Existential psychotherapy focuses on people’s strengths and a person’s individual nature, rather than categorising groups of people by characteristics and assuming that they have the same problems (is therefore opposed to diagnosing mental disorders). This in-depth and exploratory approach, focuses on harnessing a person’s free will, self-determination, and a search for meaning. The aim is not to change people, but to help people grow in self-knowledge, evaluate where they would like to be in life, and what is preventing them from getting there. It focuses on helping people to live their lives more authentically with meaning. Meaning-centred psychotherapy, an existential therapy, has strong evidence-base for the treatment of people with terminal illness.
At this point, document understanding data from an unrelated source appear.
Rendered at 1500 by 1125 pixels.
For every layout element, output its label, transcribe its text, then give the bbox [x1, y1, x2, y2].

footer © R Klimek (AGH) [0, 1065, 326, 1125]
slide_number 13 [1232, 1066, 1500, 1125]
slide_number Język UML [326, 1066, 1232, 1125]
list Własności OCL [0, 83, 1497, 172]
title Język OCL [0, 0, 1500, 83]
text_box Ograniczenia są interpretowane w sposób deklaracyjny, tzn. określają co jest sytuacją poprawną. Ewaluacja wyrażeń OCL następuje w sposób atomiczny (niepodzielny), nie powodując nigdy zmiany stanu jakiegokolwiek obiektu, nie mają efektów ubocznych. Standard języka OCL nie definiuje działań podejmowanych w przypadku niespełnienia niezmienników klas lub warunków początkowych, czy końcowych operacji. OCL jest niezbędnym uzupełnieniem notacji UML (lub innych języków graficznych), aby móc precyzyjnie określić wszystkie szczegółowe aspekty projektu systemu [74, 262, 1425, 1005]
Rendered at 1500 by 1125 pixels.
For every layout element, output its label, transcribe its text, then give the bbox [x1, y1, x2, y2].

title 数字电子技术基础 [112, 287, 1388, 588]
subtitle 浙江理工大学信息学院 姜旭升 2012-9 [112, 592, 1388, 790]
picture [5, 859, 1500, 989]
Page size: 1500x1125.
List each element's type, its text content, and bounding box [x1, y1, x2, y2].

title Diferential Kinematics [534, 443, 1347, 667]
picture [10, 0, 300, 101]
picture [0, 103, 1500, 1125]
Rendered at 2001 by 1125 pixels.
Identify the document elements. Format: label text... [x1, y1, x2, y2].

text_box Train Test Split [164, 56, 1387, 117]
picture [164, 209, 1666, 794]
There is a growing body of research supporting the effectiveness of existential psychotherapy, however larger-scale studies are necessary to establish a wider evidence-base for this approach.
Psychodynamic psychotherapy is an in-depth approach, that aims to enable people to examine unconscious thoughts, unresolved conflicts and symptoms that arise from past relationships. In therapy a person can come to a greater understanding of one’s emotional “blind spots” and past and present relationship patterns, which can facilitate change. Psychodynamic psychotherapy has a substantial evidence base supporting its effectiveness for a range of mental health conditions.
Gendlin's Focusing is a therapeutic method that emphasises the importance of bringing awareness to the bodily sensations and feelings associated with a particular issue or concern ("felt bodily sense"), and allowing them to guide the therapeutic process. By engaging in dialogue with the felt sense, individuals can access deeper levels of meaning and facilitate positive change. This approach is often used in conjunction with other therapeutic modalities. The evidence base for Focusing is still in its early stages, and further research is needed to establish its efficacy and effectiveness compared to other therapeutic approaches.